Fragen zum Text —
A. Wozu führt nach dem Ausgangstext die Belastung mit einer Reallast gemäß § 1108 BGB?
B. Geben Sie den Ausgangstext von „Zentral ist also, dass“ bis „persönlichen Verpflichtungen zwingt.“ wortgetreu wieder.

Ausgangstext —
Besonders deutlich wird der Nachteil bei der Belastung mit einer Reallast nach §§ 1105 ff. BGB. Diese führt nach § 1108 BGB zu einer persönlichen Haftung des Eigentümers, das heißt, er haftet nicht nur mit dem Grundstück, sondern auch mit seinem gesamten sonstigen Vermögen. Ebenso ist jede sonstige Haftung, die über das Grundstück hinausgeht und das persönliche Vermögen des Erwerbers betrifft, rechtlich nachteilig.
Zentral ist also, dass eine Grundstücksübereignung immer dann lediglich rechtlich vorteilhaft ist, wenn sie den Erwerber nicht zu persönlichen Verpflichtungen zwingt.

Entnommenes Material —

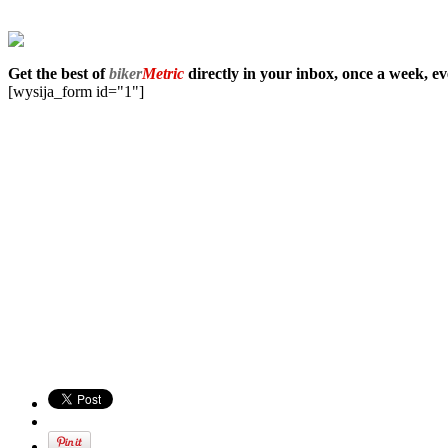
Get the best of
biker
Metric
directly in your inbox, once a week, e
[wysija_form id="1"]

Ergebnisse der Übung —
A. Zu einer persönlichen Haftung des Eigentümers, der dann nicht nur mit dem Grundstück, sondern auch mit seinem gesamten sonstigen Vermögen haftet.

B.
Zentral ist also, dass eine Grundstücksübereignung immer dann lediglich rechtlich vorteilhaft ist, wenn sie den Erwerber nicht zu persönlichen Verpflichtungen zwingt.